Key Highlights:  This opinion provides an exemplary explanation of the requirements under Rule 23.1, as well as the interfacing between the articulation of those requirements in the Aronson and Rales cases.

The court explained that the wide deference to director decisions provided by the Business Judgment Rule does not apply in certain situations where directors take measures to fend off a potential acquisition, which raises entrenchment concerns.  The Delaware Supreme Court has explained that enhanced judicial scrutiny under Unocal applies whenever the record reflects that a board took defensive measures “in response to a perceived threat to corporate policy and effectiveness which touches upon issues of control.”  Unocal applies to a preemptive defensive measure even where the corporation was not under immediate attack.  See footnotes 81 to 83 and accompanying text.  The court discusses the progeny of Unocal and the various nuances of a well pleaded Unocal claim.

The court explained that Unocal, like Revlon, is not a “duty” per se – – rather it is a standard of review.  Nonetheless it does not change the fact that a duty of loyalty violation is required to recover damages where a board is protected by an exculpatory charter provision.
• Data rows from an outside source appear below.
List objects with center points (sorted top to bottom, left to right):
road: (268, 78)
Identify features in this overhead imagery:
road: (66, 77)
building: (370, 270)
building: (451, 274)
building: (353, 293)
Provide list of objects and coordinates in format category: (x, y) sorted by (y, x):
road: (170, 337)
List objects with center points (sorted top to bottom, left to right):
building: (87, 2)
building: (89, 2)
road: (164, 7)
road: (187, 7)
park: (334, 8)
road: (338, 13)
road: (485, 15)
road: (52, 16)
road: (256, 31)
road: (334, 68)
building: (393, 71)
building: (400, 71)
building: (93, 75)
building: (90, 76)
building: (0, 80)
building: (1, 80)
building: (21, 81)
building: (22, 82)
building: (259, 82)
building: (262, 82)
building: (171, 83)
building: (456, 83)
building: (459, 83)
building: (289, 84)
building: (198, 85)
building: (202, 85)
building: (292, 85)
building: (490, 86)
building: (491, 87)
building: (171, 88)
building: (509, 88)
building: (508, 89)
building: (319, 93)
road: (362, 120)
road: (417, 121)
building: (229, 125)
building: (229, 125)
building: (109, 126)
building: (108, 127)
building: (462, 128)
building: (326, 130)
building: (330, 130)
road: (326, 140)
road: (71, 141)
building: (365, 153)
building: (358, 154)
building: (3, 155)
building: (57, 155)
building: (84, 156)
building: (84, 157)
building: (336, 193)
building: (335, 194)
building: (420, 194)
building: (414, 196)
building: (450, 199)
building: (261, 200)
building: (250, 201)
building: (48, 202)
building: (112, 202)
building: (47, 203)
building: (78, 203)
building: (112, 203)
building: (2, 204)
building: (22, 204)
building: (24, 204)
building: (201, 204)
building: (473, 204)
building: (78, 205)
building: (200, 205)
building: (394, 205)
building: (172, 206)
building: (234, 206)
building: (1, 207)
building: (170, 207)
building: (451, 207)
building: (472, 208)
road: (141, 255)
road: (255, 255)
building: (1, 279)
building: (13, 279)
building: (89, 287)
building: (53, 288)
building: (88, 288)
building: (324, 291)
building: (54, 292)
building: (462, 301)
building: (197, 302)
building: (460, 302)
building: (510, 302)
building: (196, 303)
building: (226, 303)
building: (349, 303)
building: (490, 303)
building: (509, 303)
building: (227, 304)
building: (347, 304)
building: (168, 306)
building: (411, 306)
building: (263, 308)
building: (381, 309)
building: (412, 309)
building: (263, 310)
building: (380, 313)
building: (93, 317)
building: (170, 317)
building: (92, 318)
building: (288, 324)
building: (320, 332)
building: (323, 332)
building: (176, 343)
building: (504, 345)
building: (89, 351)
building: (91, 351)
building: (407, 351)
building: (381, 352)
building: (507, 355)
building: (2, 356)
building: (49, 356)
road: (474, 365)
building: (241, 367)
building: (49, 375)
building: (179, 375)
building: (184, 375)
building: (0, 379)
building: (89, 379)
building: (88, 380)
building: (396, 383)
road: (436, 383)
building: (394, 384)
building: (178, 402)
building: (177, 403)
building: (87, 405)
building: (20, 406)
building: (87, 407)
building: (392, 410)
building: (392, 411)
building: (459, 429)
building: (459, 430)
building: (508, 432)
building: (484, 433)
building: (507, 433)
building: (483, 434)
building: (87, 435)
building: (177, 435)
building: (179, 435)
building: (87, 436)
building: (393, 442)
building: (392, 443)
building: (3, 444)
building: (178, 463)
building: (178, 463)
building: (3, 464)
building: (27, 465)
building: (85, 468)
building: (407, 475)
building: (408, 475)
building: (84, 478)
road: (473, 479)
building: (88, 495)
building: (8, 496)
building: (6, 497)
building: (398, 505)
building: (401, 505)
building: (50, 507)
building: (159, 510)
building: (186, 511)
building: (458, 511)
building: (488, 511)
The court cited the recent Delaware Supreme Court decision of In re Cornerstone Therapeutics, Inc., Stockholder Litigation, 115 A.3d 1173, 1175 – 76 (Del. 2015), for the proposition that whether Revlon or Unocal or the entire business standard or the Business Judgment Rule applies, a plaintiff seeking only monetary damages must still plead non-exculpated claims against the director who is protected by an exculpatory charter provision to survive a motion to dismiss.

Bottom Line:  The court in this case reasoned that the inference of an entrenchment that arises under Unocal falls short of demonstrating a disabling interest that raises a “substantial likelihood of liability” of directors such that pre-suit demand would be excused as required under Rule 23.1.

Importantly, the author of this decision explained that other decisions from the Court of Chancery that found pleadings invoking Unocal claims sufficient to excuse demand under Rule 23.1 would not be followed in this ruling.  The court explained that the Supreme Court decision in Cornerstone cannot be squared with a per se rule that defendant directors are incapable of evaluating a demand solely because a well plead Unocal claim exists.  The court explained further what is necessary in order for specific pleadings to demonstrate that a majority of directors were motivated by entrenchment, or other non-corporate considerations – – as well as what the Delaware decisions have defined as “a substantial likelihood of liability” such that the director would be disabled from considering a non-exculpated claim to the extent that pre-suit demand would be excused under Rule 23.1.  See footnote 153 and accompanying text.

In conclusion, the Unocal claims did not plead sufficient particularized facts that implied a substantial likelihood of liability for damages arising out of those actions on the part of a majority of the directors.  Therefore, Rule 23.1 pre-suit demand was not excused and the case was dismissed.